Although kinetic analyses have not been applied to reaching of SCI subjects, previous reports have demonstrated that SCI subjects are able to decelerate the arm with passive visco-elastic properties (Wierzbicka and Wiegner 1992, 1996). SCI subjects were able to perform desired amounts of elbow flexion, which also means that they could accurately stop the elbow at desired positions. Moreover, SCI subjects reduced their agonist activation and acceleration in order to decelerate the arm by passive visco-elastic properties since they lacked the ability to activate the antagonist muscle (TRI). In fact, when the authors provided an external elbow extensor torque, SCI subjects were able to increase their acceleration and BIC activity, suggesting the decreased agonist activity and accelerations was a strategy to deal with their limited ability to decelerate the elbow. Similarly in the present study, antagonist muscle activity was not present at either the shoulder or elbow joints. Only agonist activity was generally present at the shoulder, so deceleration of the upperarm was presumably achieved through visco-elastic properties (and minimal friction of the apparatus rolling on the table, which was calculated to be 1.5 N or 0.34 lbs). Our findings add to the previous single-joint findings that deceleration can be achieved by visco-elastic properties, as long as speeds remain below some threshold level. This has been demonstrated for control subjects (Lestienne 1979) and for SCI subjects in the previously mentioned studies by Wierzbicka and Wiegner (1992, 1996). Four of the five SCI subjects could increase their speeds but could not reach normal speeds, suggesting movements of the control subjects occurred above a speed threshold that required active muscle deceleration torque. It is curious that one of the SCI subjects in this study was able to move at control speeds and still did not activate shoulder antagonist and elbow muscles. Again, kinetic analysis would be needed to investigate the possible reasons that this subject could achieve the faster speeds.

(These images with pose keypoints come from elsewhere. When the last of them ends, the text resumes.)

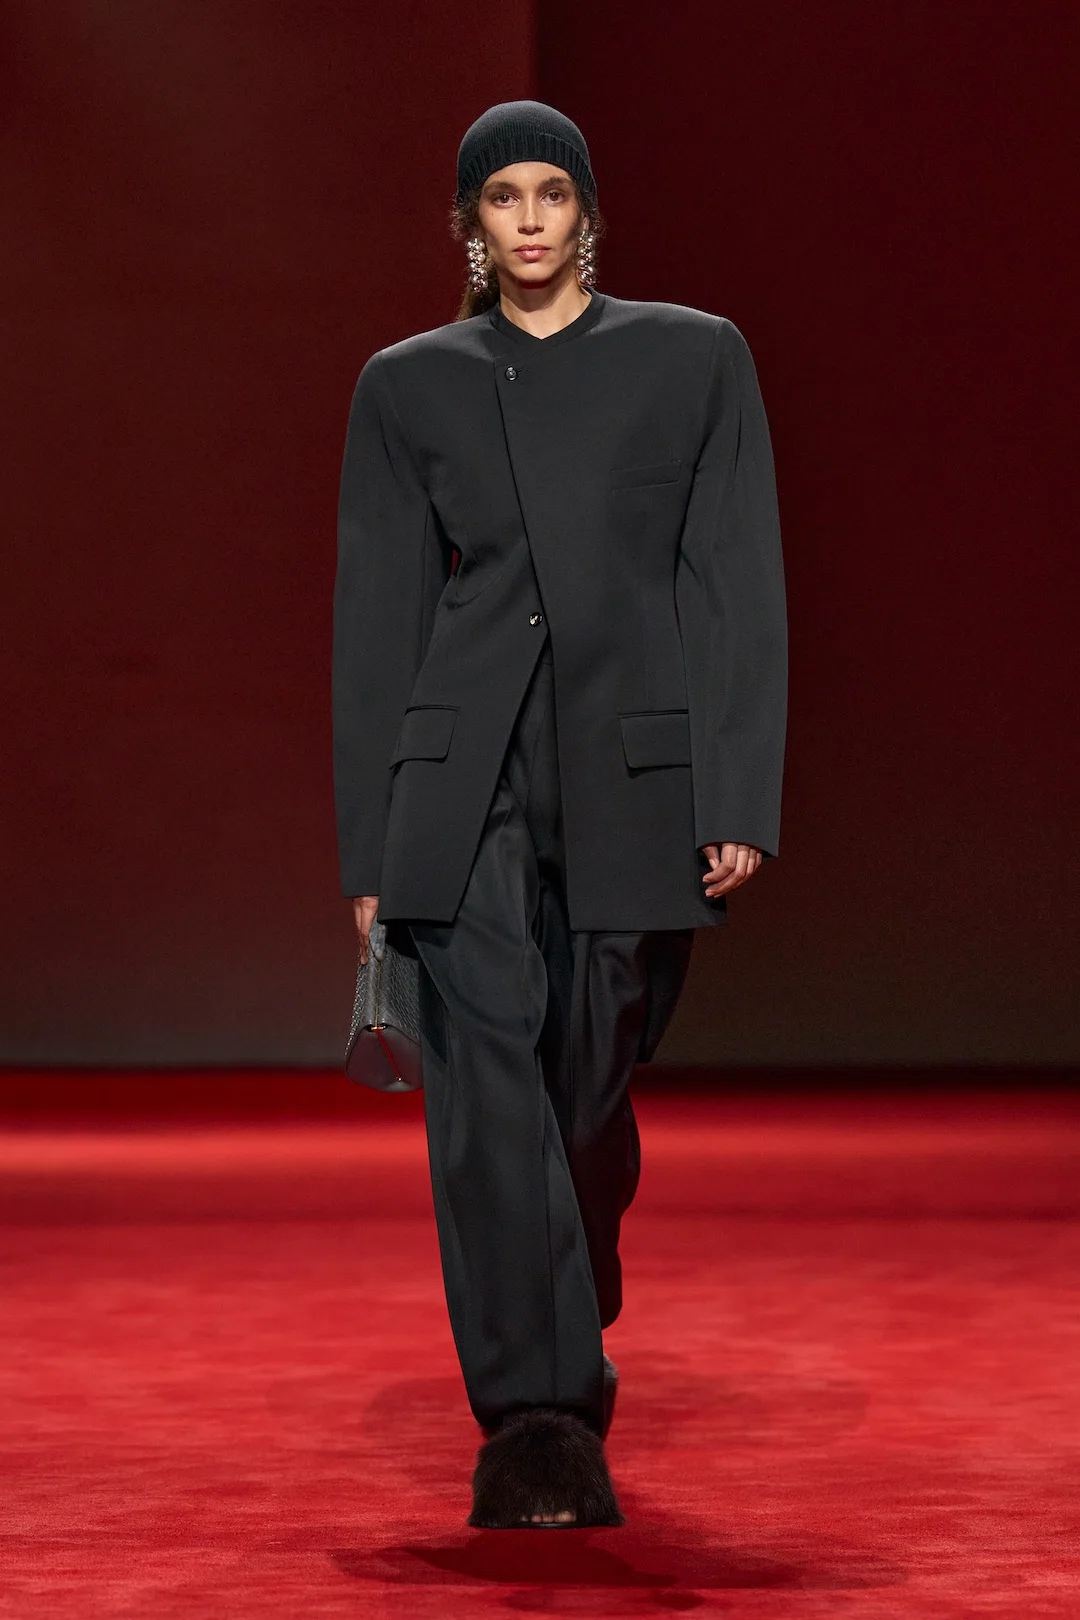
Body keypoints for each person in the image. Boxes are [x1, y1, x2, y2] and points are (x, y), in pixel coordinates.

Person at [332, 100, 788, 1528]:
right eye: (502, 198)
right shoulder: (409, 384)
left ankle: (569, 1274)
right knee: (485, 1084)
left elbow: (733, 580)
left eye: (551, 194)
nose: (528, 220)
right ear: (470, 223)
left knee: (587, 1091)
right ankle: (537, 1421)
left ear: (586, 211)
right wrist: (370, 841)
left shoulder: (693, 358)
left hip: (632, 769)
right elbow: (378, 618)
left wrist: (738, 787)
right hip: (461, 774)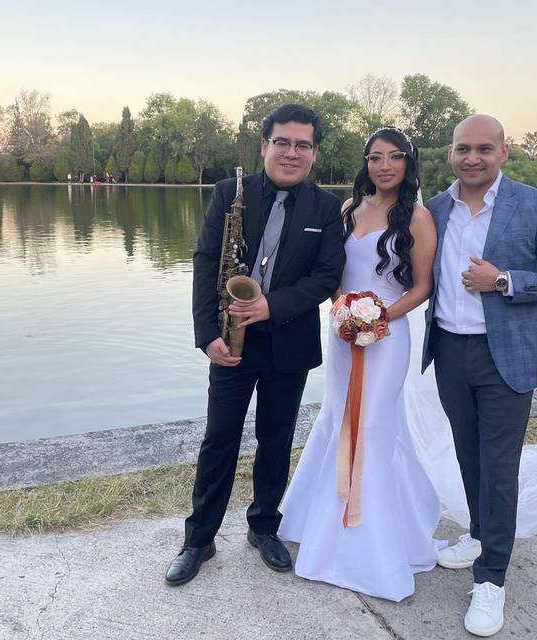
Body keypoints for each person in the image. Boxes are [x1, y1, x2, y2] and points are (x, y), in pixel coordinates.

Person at [164, 104, 346, 586]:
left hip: (288, 341)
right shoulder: (229, 194)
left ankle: (264, 526)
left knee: (276, 438)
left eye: (302, 145)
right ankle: (199, 540)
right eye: (282, 142)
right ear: (264, 146)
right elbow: (207, 261)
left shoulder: (328, 209)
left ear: (314, 153)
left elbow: (328, 276)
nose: (291, 152)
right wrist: (207, 335)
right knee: (219, 440)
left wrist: (273, 305)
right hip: (230, 341)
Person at [423, 115, 537, 636]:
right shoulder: (434, 210)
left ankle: (491, 579)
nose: (473, 158)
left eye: (484, 149)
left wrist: (504, 280)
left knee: (498, 464)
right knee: (467, 454)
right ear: (450, 153)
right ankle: (478, 532)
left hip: (505, 357)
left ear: (504, 152)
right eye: (463, 149)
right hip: (448, 350)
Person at [278, 127, 441, 601]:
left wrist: (377, 318)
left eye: (393, 157)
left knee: (371, 427)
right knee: (335, 419)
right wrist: (342, 309)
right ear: (364, 163)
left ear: (408, 164)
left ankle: (371, 543)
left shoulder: (419, 218)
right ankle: (319, 524)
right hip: (344, 331)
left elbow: (422, 287)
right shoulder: (348, 211)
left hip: (387, 336)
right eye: (374, 157)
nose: (383, 166)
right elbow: (333, 273)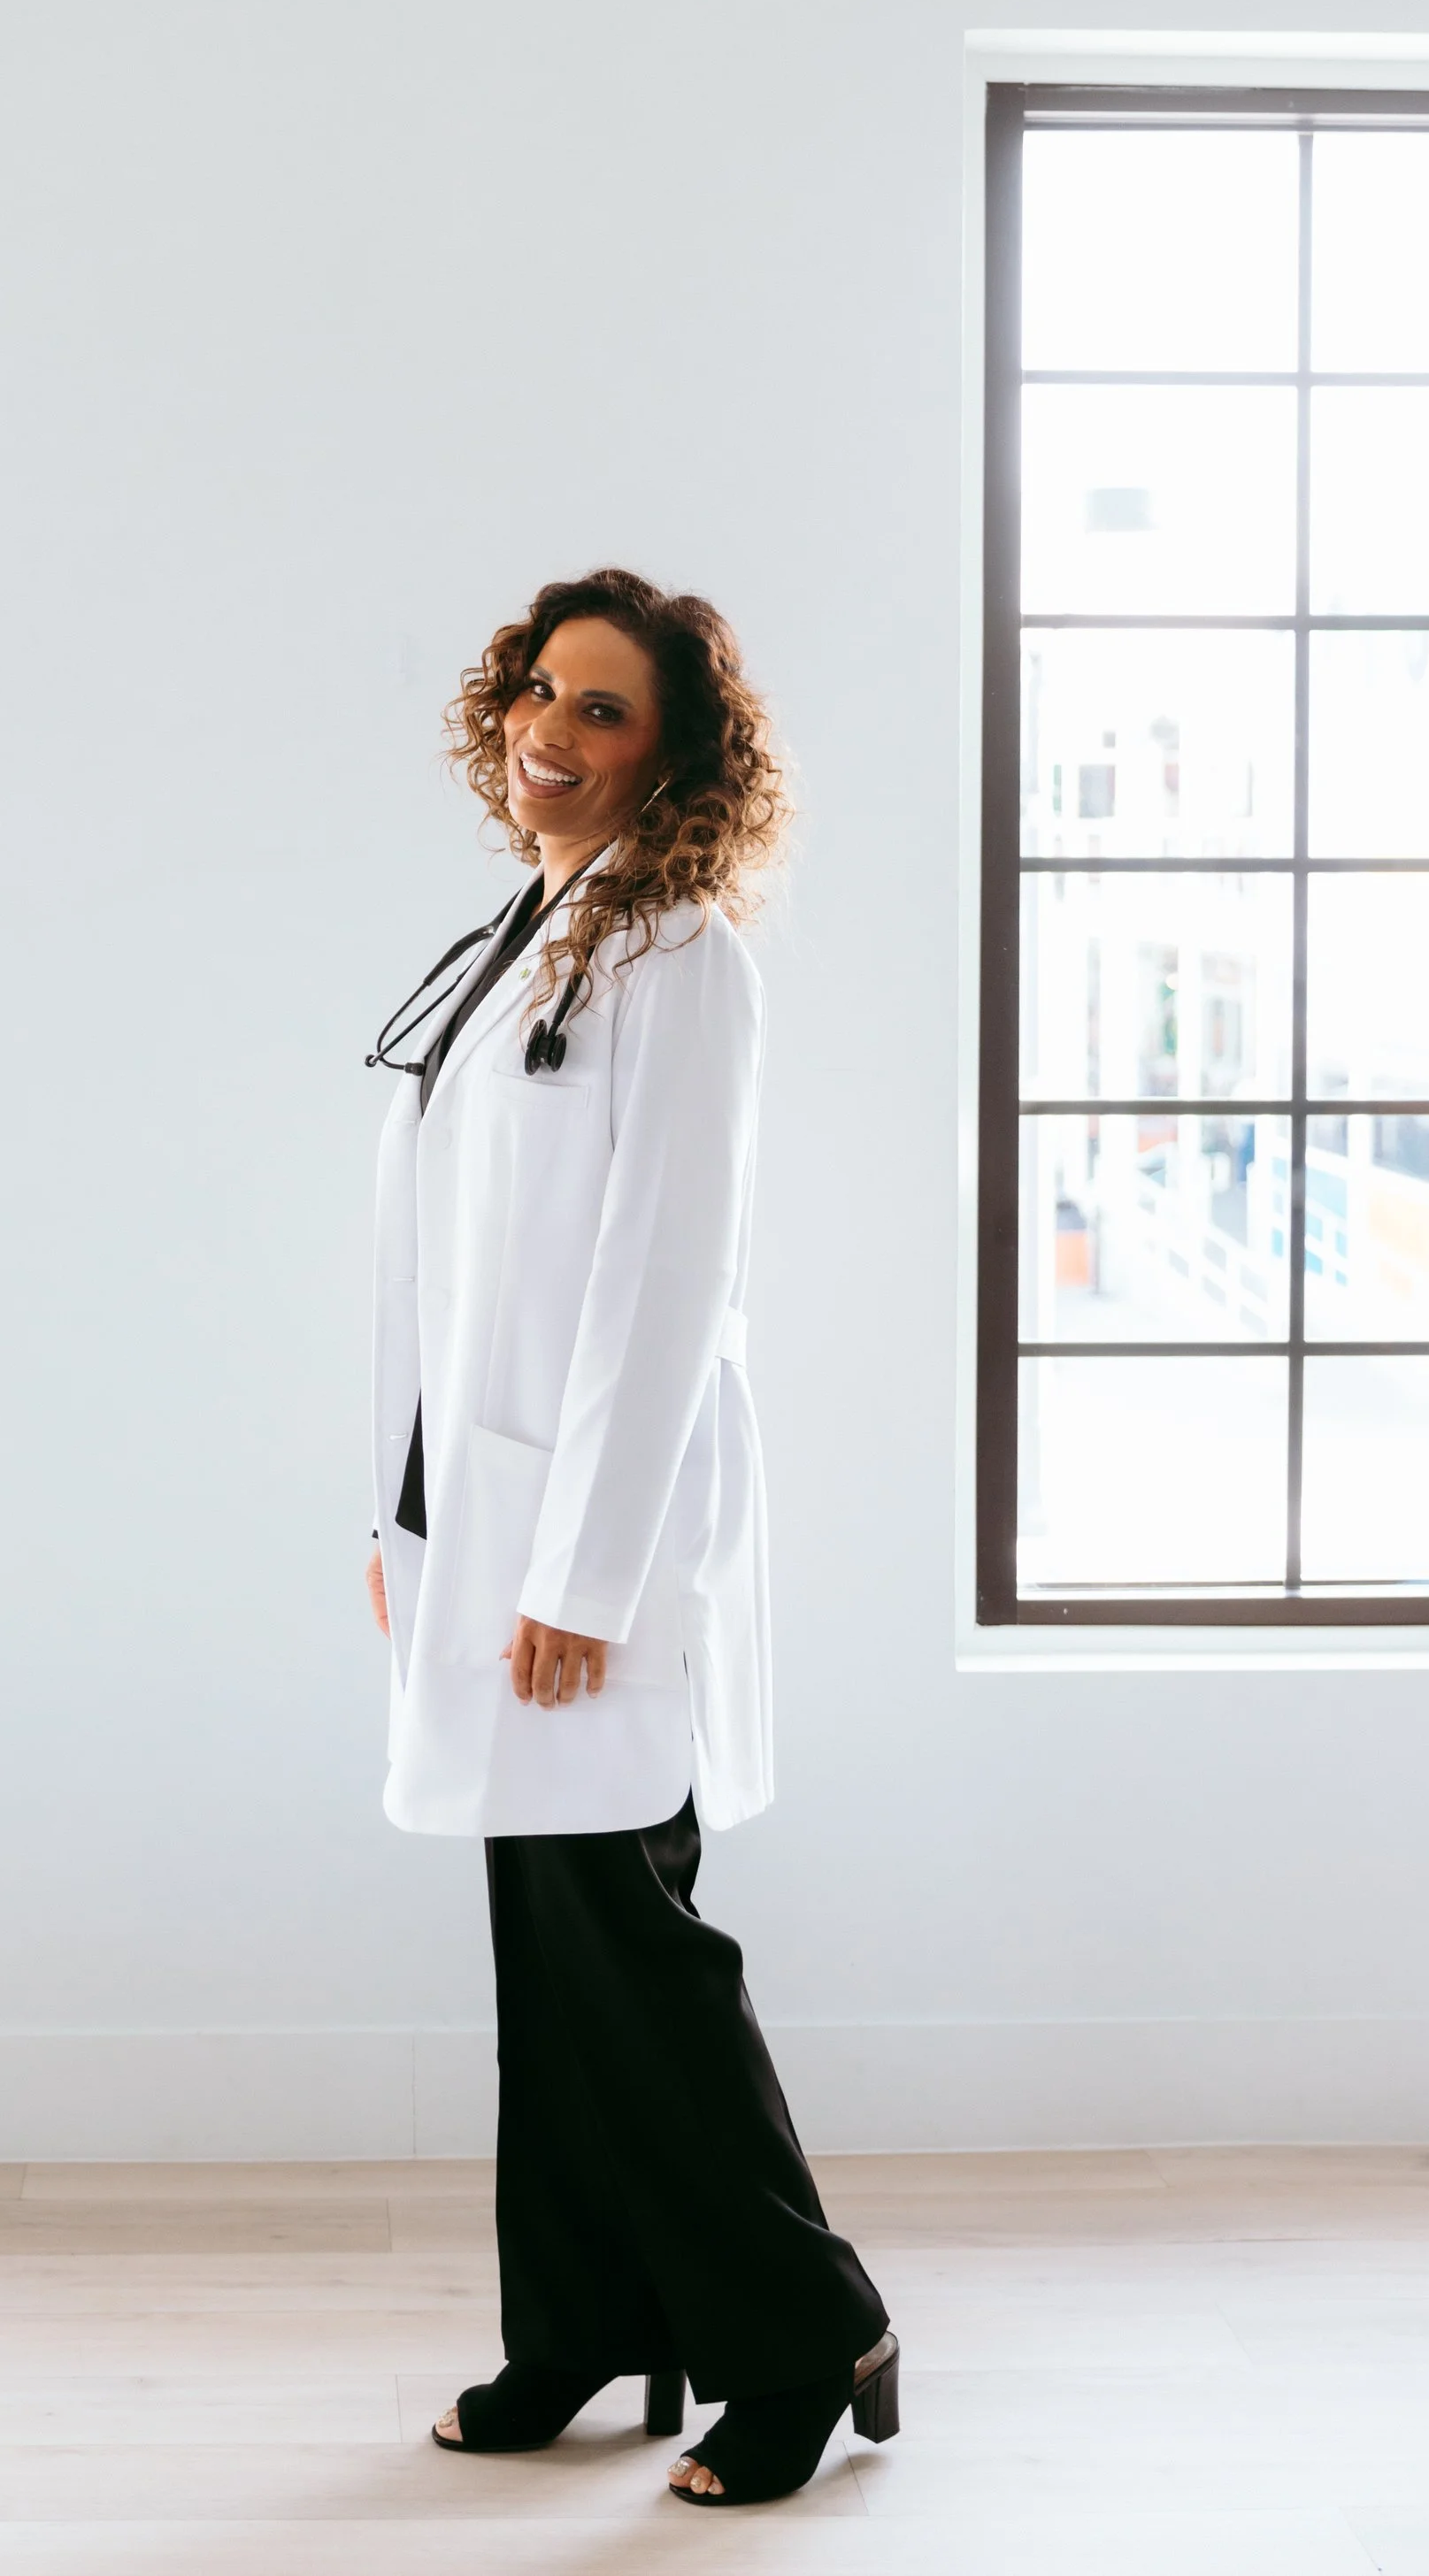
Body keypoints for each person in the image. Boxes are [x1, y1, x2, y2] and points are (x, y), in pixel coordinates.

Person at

All in all, the findings of the present study add to previous studies that SCI can modify their muscle patterns to make use of the mechanical linkage of the arm. The use of shoulder muscles alone in the SCI subjects also add to hypotheses about general control of the arm, particularly the hypothesis proposed by several laboratories that a shoulder-driven strategy may be a general rule for arm reaching and throwing (Dounskaia et al. 1998; Galloway and Koshland 2002; Hirashima et al. 2003a; Ketcham et al. 2004). If true, these ideas support revised designs of neuroprostheses. Alternative muscle patterns suggest that controllers (neural or computer software) can move a robotic arm with either fewer (shoulder only) or more actuators (all joints). Moreover, the shoulder-driven strategy suggests that just as walking in robots and prosthetics can be achieved through the regulation of a simple inverted spring, reaching can possibly be achieved through the regulations of a damped linkage that is manipulated at its most proximal joint.